Весь Париж занят обсуждением Восточного вопроса [420] . Герои дня нынче — более или менее отравленные султаны, более или менее задушенные паши. Парижане путаются в перечнях мусульманских генералов и адмиралов. Тому, кто не разбирается в турецких делах, как турок, трудно вникнуть в эти военные хроники и проследить за боевой биографией великих полководцев; Абдул-Меджид, Ахмед-Фетхи, Халил-паша, Хафиз-паша, Хозрев-паша — парижанину запомнить все эти имена нелегко.
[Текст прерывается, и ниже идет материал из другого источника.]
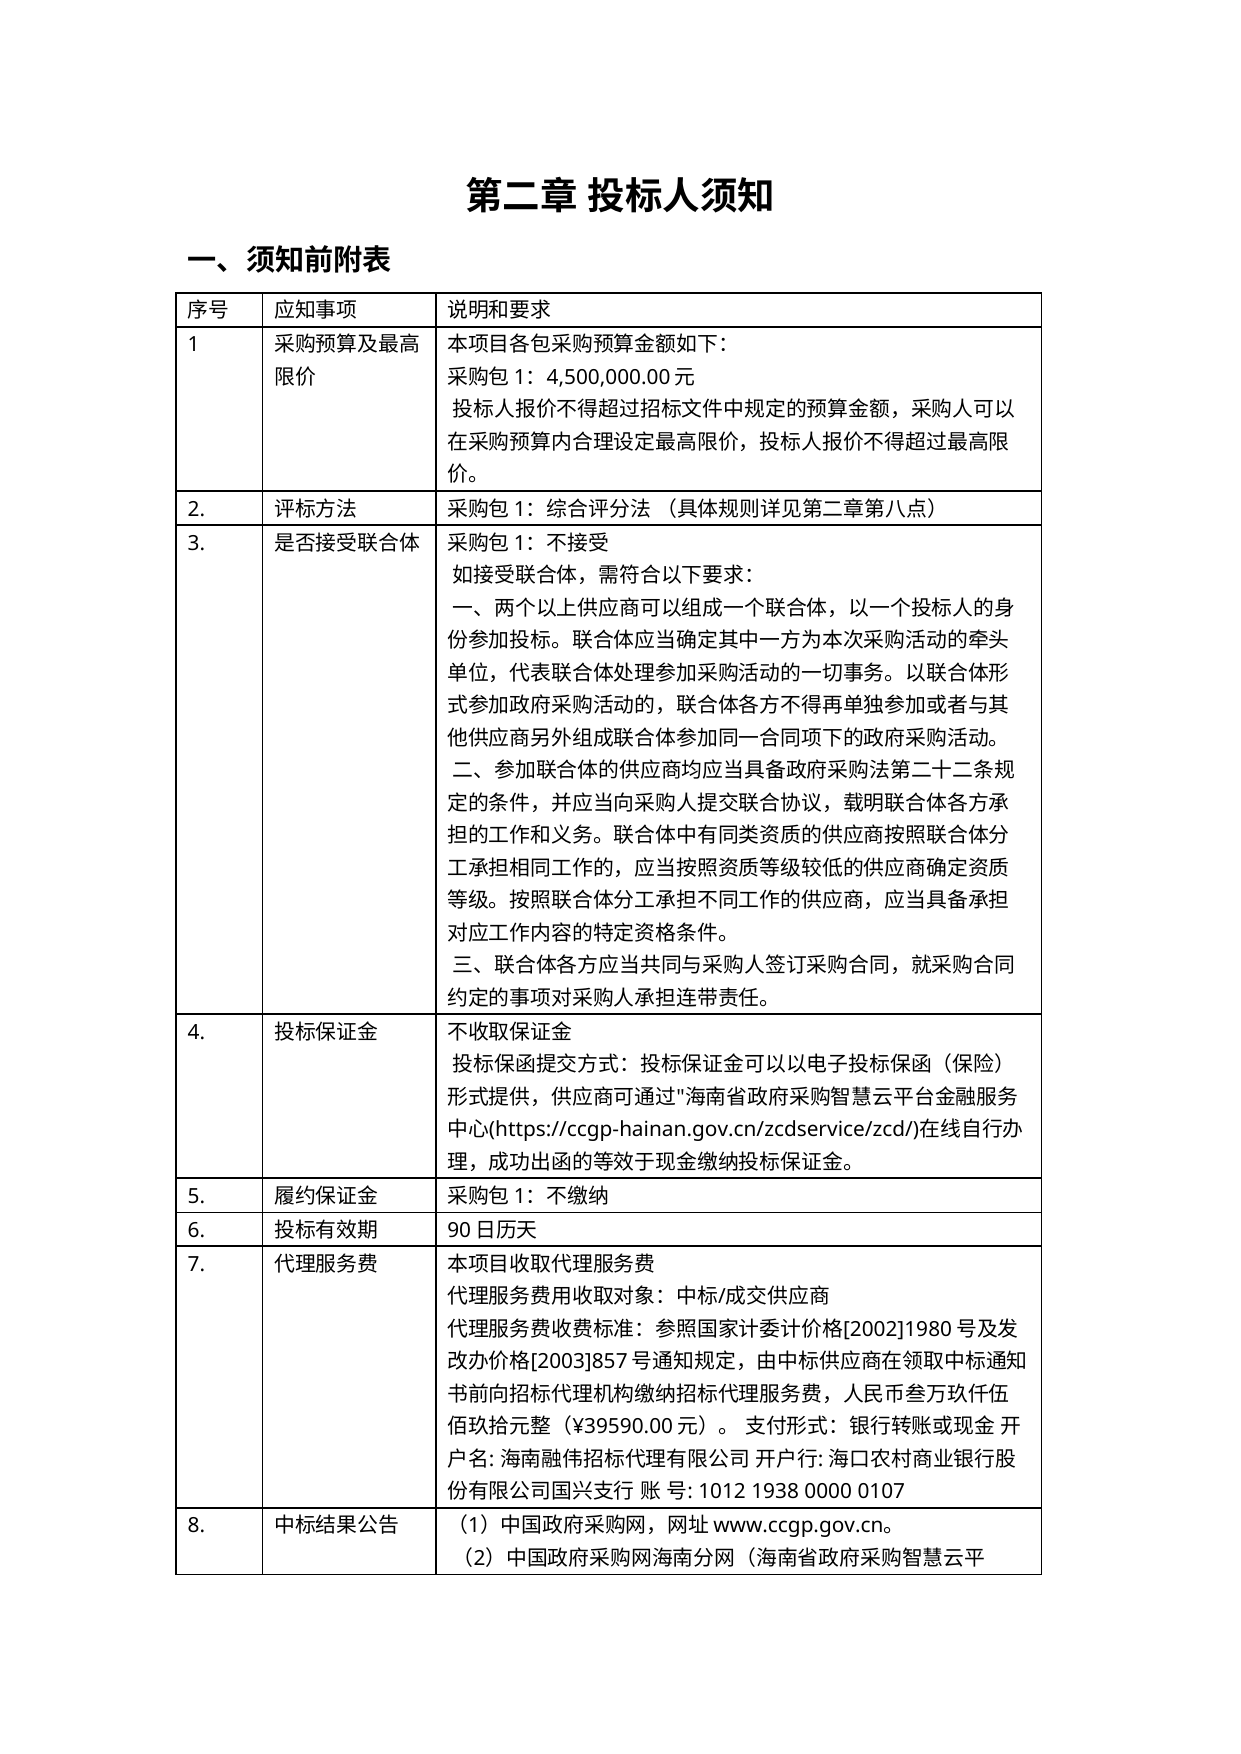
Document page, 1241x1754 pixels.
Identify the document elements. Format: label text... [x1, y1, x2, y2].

table_cell 5. [177, 1179, 262, 1211]
table_cell 采购包1：不接受 如接受联合体，需符合以下要求： 一、两个以上供应商可以组成一个联合体，以一个投标人的身份参加投标。联合体应当确定其中一方为本次采购活动的牵头单位，代表联合体处理参加采购活动的一切事务。以联合体形式参加政府采购活动的，联合体各方不得再单独参加或者与其他供应商另外组成联合体参加同一合同项下的政府采购活动。 二、参加联合体的供应商均应当具备政府采购法第二十二条规定的条件，并应当向采购人提交联合协议，载明联合体各方承担的工作和义务。联合体中有同类资质的供应商按照联合体分工承担相同工作的，应当按照资质等级较低的供应商确定资质等级。按照联合体分工承担不同工作的供应商，应当具备承担对应工作内容的特定资格条件。 三、联合体各方应当共同与采购人签订采购合同，就采购合同约定的事项对采购人承担连带责任。 [437, 526, 1041, 1013]
table_cell 4. [177, 1015, 262, 1177]
table_cell 1 [177, 328, 262, 490]
table_cell 投标有效期 [263, 1213, 435, 1245]
table_header 说明和要求 [437, 294, 1041, 326]
table_cell 6. [177, 1213, 262, 1245]
table_cell 投标保证金 [263, 1015, 435, 1177]
table_header 序号 [177, 294, 262, 326]
text 一、须知前附表 [187, 227, 1053, 292]
table_header 应知事项 [263, 294, 435, 326]
table_cell 评标方法 [263, 492, 435, 524]
table_cell 本项目各包采购预算金额如下： 采购包1：4,500,000.00元 投标人报价不得超过招标文件中规定的预算金额，采购人可以在采购预算内合理设定最高限价，投标人报价不得超过最高限价。 [437, 328, 1041, 490]
table_cell 履约保证金 [263, 1179, 435, 1211]
table_cell 2. [177, 492, 262, 524]
table_cell 不收取保证金 投标保函提交方式：投标保证金可以以电子投标保函（保险）形式提供，供应商可通过"海南省政府采购智慧云平台金融服务中心(https://ccgp-hainan.gov.cn/zcdservice/zcd/)在线自行办理，成功出函的等效于现金缴纳投标保证金。 [437, 1015, 1041, 1177]
table_cell 中标结果公告 [263, 1509, 435, 1573]
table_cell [437, 1509, 1041, 1573]
table_cell 3. [177, 526, 262, 1013]
table_cell 8. [177, 1509, 262, 1573]
table_cell 是否接受联合体 [263, 526, 435, 1013]
table_cell 采购预算及最高限价 [263, 328, 435, 490]
table_cell 7. [177, 1247, 262, 1507]
table_cell 90日历天 [437, 1213, 1041, 1245]
table_cell 本项目收取代理服务费 代理服务费用收取对象：中标/成交供应商 代理服务费收费标准：参照国家计委计价格[2002]1980号及发改办价格[2003]857号通知规定，由中标供应商在领取中标通知书前向招标代理机构缴纳招标代理服务费，人民币叁万玖仟伍佰玖拾元整（¥39590.00元）。 支付形式：银行转账或现金 开户名: 海南融伟招标代理有限公司 开户行: 海口农村商业银行股份有限公司国兴支行 账 号: 1012 1938 0000 0107 [437, 1247, 1041, 1507]
text 第二章 投标人须知 [187, 162, 1053, 227]
table_cell 采购包1：综合评分法 （具体规则详见第二章第八点） [437, 492, 1041, 524]
table_cell 采购包1：不缴纳 [437, 1179, 1041, 1211]
table_cell 代理服务费 [263, 1247, 435, 1507]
Где те благословенные времена, когда новости с Востока сводились к одной и той же фразе, которую «Конститюсьонель» публиковала раз в три месяца без всяких изменений: «Скончался Али-паша, сын Али-паши; преемником его стал Али-паша». Новость звучала просто, точно и не давала ни малейшего повода к кривотолкам. Тогдашняя политика стоила нашей нынешней. — Шутка.
420
Парижане следили за противостоянием турецкого султана Махмуда и его вассала египетского паши Мехмеда-Али, сын которого Ибрагим-паша 24 июня разбил турецкую армию в Сирии, после чего начальник турецкого флота дезертировал вместе со всем флотом, так что египетский паша мог теперь претендовать на независимость от Турции и наследственную власть над Египтом и завоеванными территориями. Решение этого вопроса, однако, зависело не только от непосредственных участниц конфликта, но и от крупнейших европейских держав, каждая из которых имела на Востоке свои зоны влияния; Франция отстаивала интересы Египта, Австрия, Англия и Россия — Турции. См. подробнее: Дебидур А.Дипломатическая история Европы. Ростов-на-Дону, 1995. Т. 1. С. 341–345.